The scrappy face of this painting, with its dark eye sockets, feels both private and public. Most of the other artists in this show painted self-portraits with full awareness of an audience. But Friebert’s portrait doesn’t quite carry that hey-look-at-me quality. There’s an earnest grit to it. He seems to use the self-portrait as a place for greater risk-taking and baths the face in a gooey yellow light that feels carelessly evocative.

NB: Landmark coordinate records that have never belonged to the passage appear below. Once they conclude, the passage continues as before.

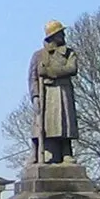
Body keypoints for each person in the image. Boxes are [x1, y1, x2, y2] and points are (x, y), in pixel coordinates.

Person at [30, 20, 79, 165]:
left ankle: (66, 152)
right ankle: (37, 152)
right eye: (60, 33)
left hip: (62, 91)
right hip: (45, 93)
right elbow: (32, 77)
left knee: (65, 124)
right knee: (41, 124)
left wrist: (49, 72)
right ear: (53, 36)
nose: (63, 35)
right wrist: (35, 96)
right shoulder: (38, 55)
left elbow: (72, 69)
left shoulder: (69, 53)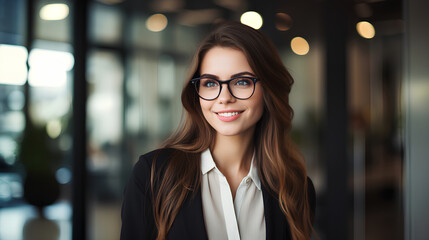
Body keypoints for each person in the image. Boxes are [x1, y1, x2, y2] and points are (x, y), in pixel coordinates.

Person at [121, 21, 316, 240]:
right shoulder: (152, 175)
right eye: (211, 83)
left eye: (242, 81)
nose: (224, 98)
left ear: (268, 89)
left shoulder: (295, 189)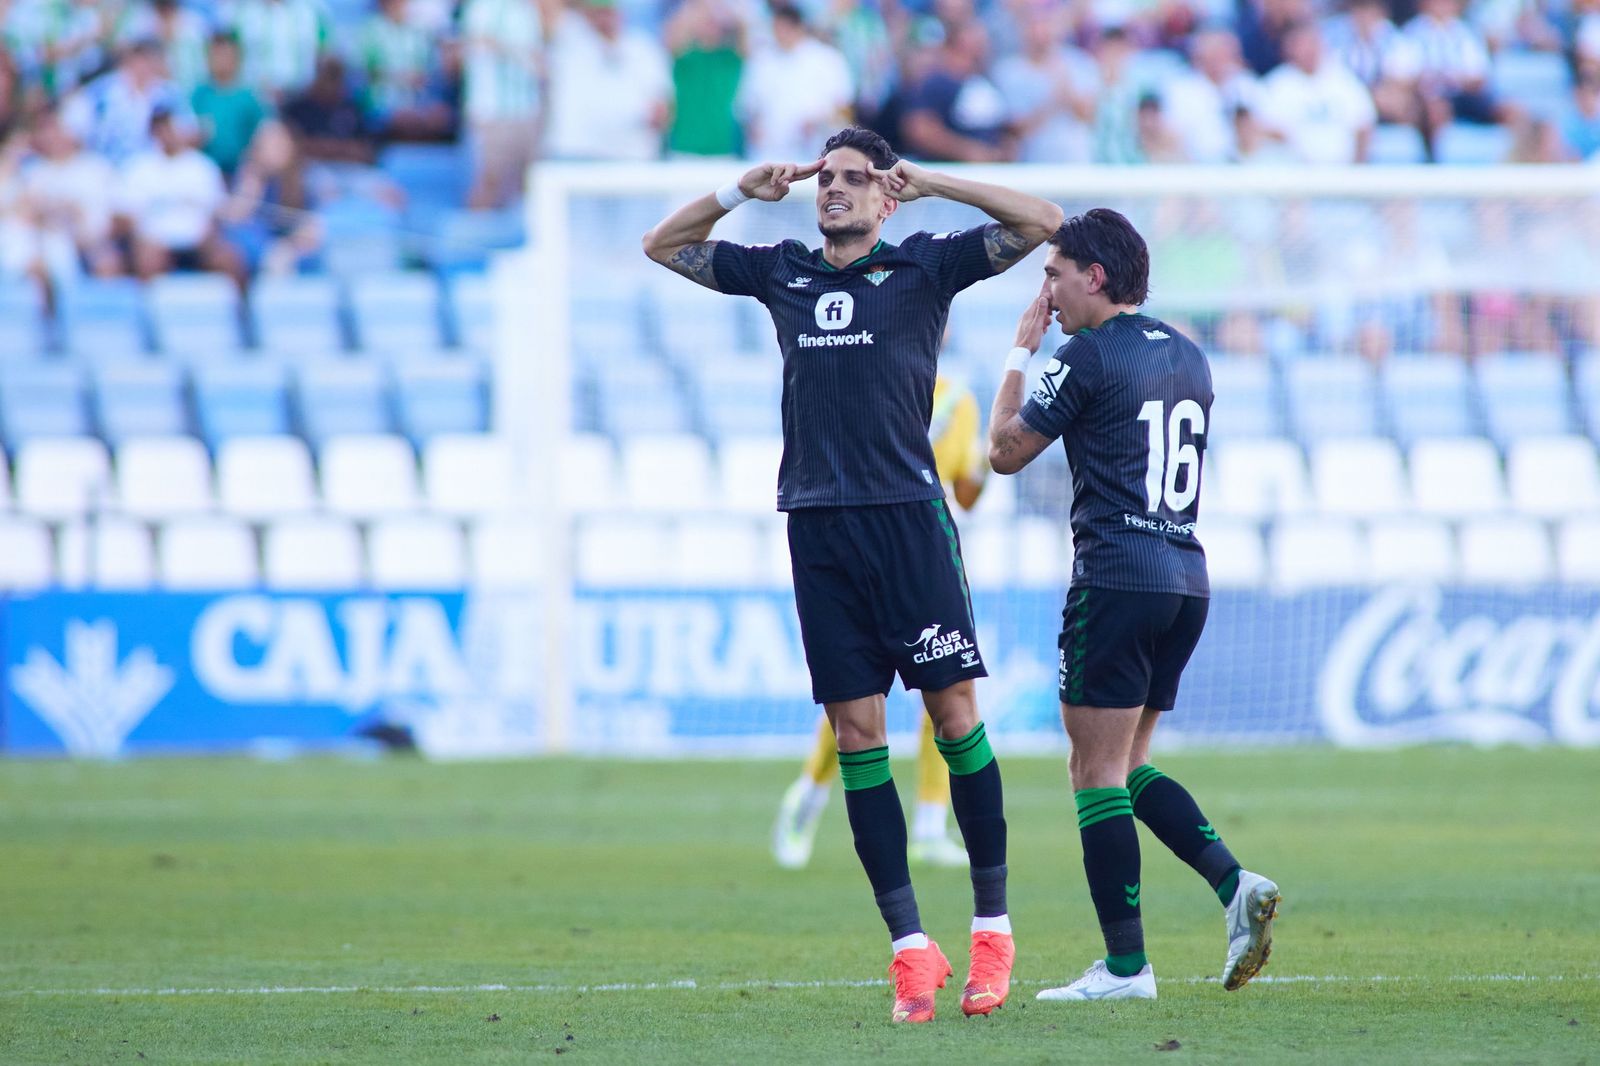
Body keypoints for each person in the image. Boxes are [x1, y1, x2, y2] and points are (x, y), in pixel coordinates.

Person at [642, 125, 1061, 1023]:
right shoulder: (783, 270)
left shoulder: (924, 267)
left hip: (909, 525)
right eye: (824, 178)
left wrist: (939, 182)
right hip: (818, 529)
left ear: (886, 196)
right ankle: (911, 949)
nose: (832, 190)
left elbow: (1042, 223)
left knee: (953, 718)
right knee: (857, 732)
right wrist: (736, 193)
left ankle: (993, 930)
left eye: (852, 180)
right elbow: (663, 246)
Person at [985, 208, 1280, 1002]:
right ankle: (1233, 883)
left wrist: (1021, 348)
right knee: (1128, 764)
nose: (1046, 288)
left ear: (1097, 276)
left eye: (1054, 273)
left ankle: (1125, 969)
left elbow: (1003, 452)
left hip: (1115, 576)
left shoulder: (1084, 355)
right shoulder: (1188, 354)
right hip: (1185, 577)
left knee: (1092, 771)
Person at [772, 372, 990, 871]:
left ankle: (932, 825)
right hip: (864, 557)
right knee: (861, 700)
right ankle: (808, 793)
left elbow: (966, 492)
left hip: (926, 554)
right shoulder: (871, 381)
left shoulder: (959, 400)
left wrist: (988, 462)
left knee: (946, 694)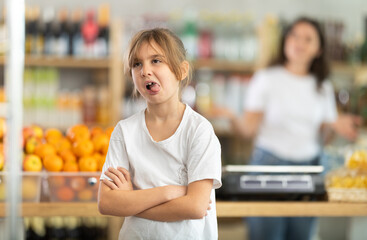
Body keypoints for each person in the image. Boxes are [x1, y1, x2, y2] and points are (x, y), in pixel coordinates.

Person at [213, 17, 362, 240]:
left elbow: (324, 139)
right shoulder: (266, 79)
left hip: (310, 170)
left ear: (319, 49)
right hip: (268, 168)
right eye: (294, 35)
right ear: (285, 40)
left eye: (308, 39)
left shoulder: (323, 87)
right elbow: (247, 131)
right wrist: (232, 117)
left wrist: (334, 125)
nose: (299, 42)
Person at [98, 28, 222, 240]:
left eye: (156, 61)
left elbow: (195, 207)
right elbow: (107, 203)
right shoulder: (124, 131)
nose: (145, 70)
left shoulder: (199, 130)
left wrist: (131, 201)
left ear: (182, 71)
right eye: (137, 64)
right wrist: (168, 192)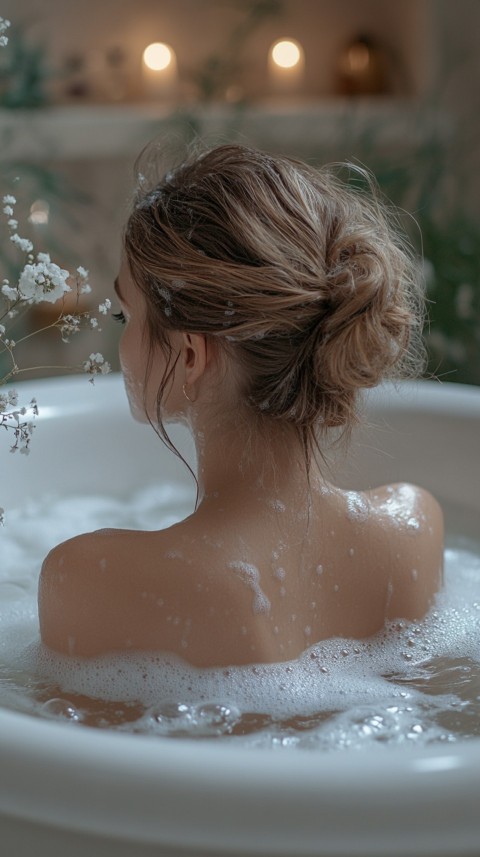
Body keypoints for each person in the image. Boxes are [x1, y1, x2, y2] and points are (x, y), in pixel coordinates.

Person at [38, 144, 443, 667]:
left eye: (125, 316)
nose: (120, 343)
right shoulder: (413, 533)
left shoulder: (92, 581)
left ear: (189, 355)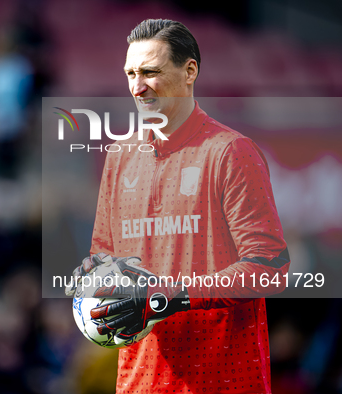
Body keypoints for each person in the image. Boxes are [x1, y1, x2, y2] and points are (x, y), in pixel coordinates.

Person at [67, 19, 290, 393]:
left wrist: (171, 296)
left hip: (225, 383)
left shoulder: (231, 152)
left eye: (150, 72)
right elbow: (105, 255)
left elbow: (269, 268)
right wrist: (92, 275)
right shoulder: (120, 156)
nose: (137, 87)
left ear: (190, 72)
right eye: (131, 73)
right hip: (139, 383)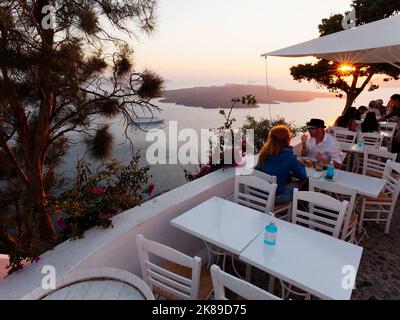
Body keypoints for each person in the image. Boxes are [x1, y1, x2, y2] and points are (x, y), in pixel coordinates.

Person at [255, 125, 307, 205]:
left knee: (289, 180)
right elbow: (302, 177)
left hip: (261, 194)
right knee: (300, 183)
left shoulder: (264, 153)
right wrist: (301, 165)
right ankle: (300, 209)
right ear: (287, 140)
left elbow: (258, 170)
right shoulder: (289, 157)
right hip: (276, 198)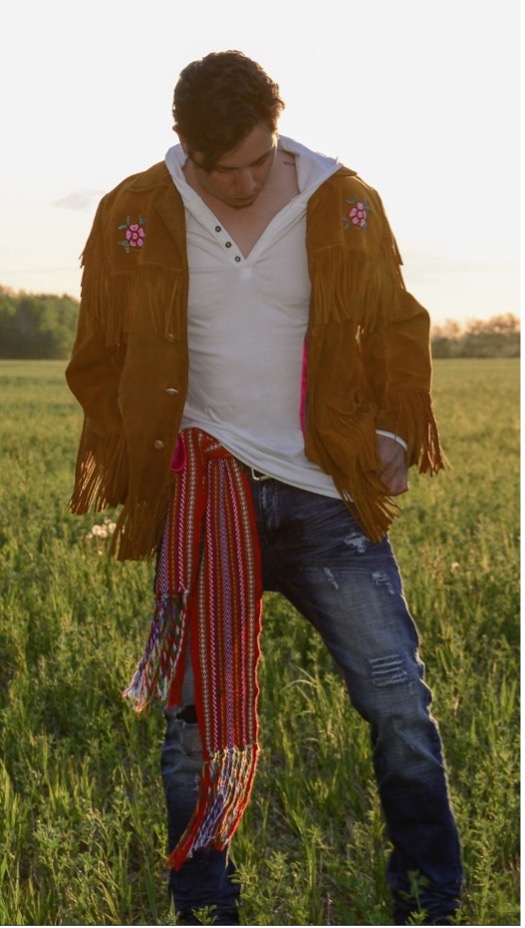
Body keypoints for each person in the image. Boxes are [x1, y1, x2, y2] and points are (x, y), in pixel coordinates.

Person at [66, 50, 463, 926]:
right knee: (190, 732)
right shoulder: (134, 213)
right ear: (185, 149)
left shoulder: (340, 199)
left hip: (324, 493)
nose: (244, 182)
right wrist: (144, 454)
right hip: (206, 497)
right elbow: (97, 353)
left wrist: (393, 431)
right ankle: (204, 903)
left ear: (276, 132)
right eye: (223, 169)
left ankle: (431, 895)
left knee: (398, 703)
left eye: (258, 159)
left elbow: (398, 322)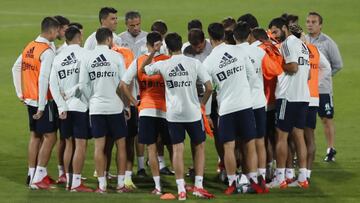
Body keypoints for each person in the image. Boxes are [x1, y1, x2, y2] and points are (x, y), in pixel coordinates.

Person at [140, 32, 215, 200]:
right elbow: (209, 87)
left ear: (167, 46)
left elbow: (143, 69)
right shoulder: (194, 63)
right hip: (193, 112)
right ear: (181, 44)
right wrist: (202, 103)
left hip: (173, 114)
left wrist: (153, 51)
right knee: (199, 147)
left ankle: (181, 190)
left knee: (177, 149)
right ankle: (198, 186)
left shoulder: (164, 65)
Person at [203, 22, 265, 195]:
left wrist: (207, 114)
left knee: (229, 147)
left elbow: (209, 88)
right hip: (246, 105)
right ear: (224, 36)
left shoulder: (208, 62)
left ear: (209, 39)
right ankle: (252, 180)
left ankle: (232, 182)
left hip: (226, 109)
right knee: (249, 143)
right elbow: (252, 77)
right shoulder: (239, 51)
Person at [121, 31, 172, 195]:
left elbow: (123, 84)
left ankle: (157, 187)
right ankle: (181, 184)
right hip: (166, 111)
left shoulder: (139, 61)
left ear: (147, 44)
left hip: (146, 110)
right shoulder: (168, 60)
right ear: (160, 43)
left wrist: (135, 102)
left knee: (151, 148)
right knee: (174, 147)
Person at [12, 17, 60, 189]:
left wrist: (20, 92)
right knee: (51, 136)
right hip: (43, 100)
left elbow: (15, 67)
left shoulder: (30, 46)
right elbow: (43, 79)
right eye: (57, 31)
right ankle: (39, 178)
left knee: (35, 136)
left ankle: (32, 174)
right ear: (52, 31)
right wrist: (41, 106)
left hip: (30, 99)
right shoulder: (46, 51)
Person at [79, 28, 128, 193]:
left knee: (99, 147)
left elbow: (83, 85)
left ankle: (102, 185)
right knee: (121, 145)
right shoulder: (117, 56)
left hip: (96, 108)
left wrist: (91, 99)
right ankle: (121, 184)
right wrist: (126, 105)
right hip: (115, 106)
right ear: (109, 40)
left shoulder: (87, 58)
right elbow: (123, 84)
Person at [266, 17, 310, 189]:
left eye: (276, 31)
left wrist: (275, 64)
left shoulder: (287, 44)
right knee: (299, 137)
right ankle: (303, 177)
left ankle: (280, 178)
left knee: (281, 136)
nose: (275, 36)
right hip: (302, 96)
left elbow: (293, 67)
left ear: (285, 28)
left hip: (288, 96)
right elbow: (308, 75)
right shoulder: (303, 46)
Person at [49, 26, 92, 192]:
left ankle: (68, 179)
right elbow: (85, 82)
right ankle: (76, 183)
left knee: (68, 143)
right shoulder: (85, 54)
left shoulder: (58, 57)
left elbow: (52, 84)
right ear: (79, 37)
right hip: (81, 105)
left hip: (64, 108)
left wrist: (60, 105)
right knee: (80, 144)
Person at [290, 24, 332, 181]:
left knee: (295, 136)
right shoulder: (314, 50)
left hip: (299, 96)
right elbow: (326, 68)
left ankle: (297, 174)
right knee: (310, 136)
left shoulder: (293, 50)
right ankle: (306, 174)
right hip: (313, 97)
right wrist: (316, 83)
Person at [305, 11, 343, 162]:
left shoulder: (328, 42)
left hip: (323, 90)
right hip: (306, 90)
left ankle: (330, 149)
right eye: (308, 21)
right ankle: (308, 149)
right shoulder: (304, 41)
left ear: (320, 25)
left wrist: (322, 78)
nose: (310, 24)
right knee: (306, 122)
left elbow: (338, 65)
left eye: (314, 22)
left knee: (326, 118)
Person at [249, 28, 284, 182]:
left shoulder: (258, 51)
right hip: (278, 98)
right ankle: (275, 170)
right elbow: (279, 69)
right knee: (275, 136)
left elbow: (270, 71)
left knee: (261, 139)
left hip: (262, 100)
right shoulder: (274, 47)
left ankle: (263, 172)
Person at [119, 11, 148, 176]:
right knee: (130, 134)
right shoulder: (119, 39)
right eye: (132, 25)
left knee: (142, 131)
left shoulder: (148, 38)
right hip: (128, 93)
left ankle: (142, 166)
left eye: (138, 24)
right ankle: (129, 170)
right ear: (126, 24)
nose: (136, 28)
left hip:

Like Rembrandt, Katie Musolff uses the self-portrait as a calling card for her portrait painting practice. Delicate gray and white watercolor studies reveal a confidence with rendering and a commitment to painting from life. We know she’s staring into a mirror as she negotiates her own facial topography. It gives these studies a sense of immediacy that cannot be obtained when painting from photographs. The hesitant touch of the watercolor media suits her youthfulness.  It also suggests the fluidity of a passing glance or a moment held against the cyclone of time.

Waldek Dynerman, who teaches at the Milwaukee Institute of Art and Design, takes the serial approach to suggest multiple selves in various states of concealment. A counter-force to Musolff’s sweetness, this series of lithographs of faces worked into mixed media carries the sense of discord seen in Dynerman’s broader art practice. Obfuscation versus exposure may be the underlying choreographic principle of our lives.

Milwaukee’s foremost cow and ballerina painter, Schomer Lichtner seems to smirk down on all these hardworking artists with a sumi ink profile, a la Picasso. A few nicely dashed lines designate his 1970s mustachioed persona. Next to him are four abstract panels by Allison B. Cooke meant to suggest internal moods stimulated by far away places.

So many faces and so many styles. In the end, this show is a family gathering of the artists whom Elaine Erickson champions, a nice glimpse of the breadth of this long-established gallerist’s interests.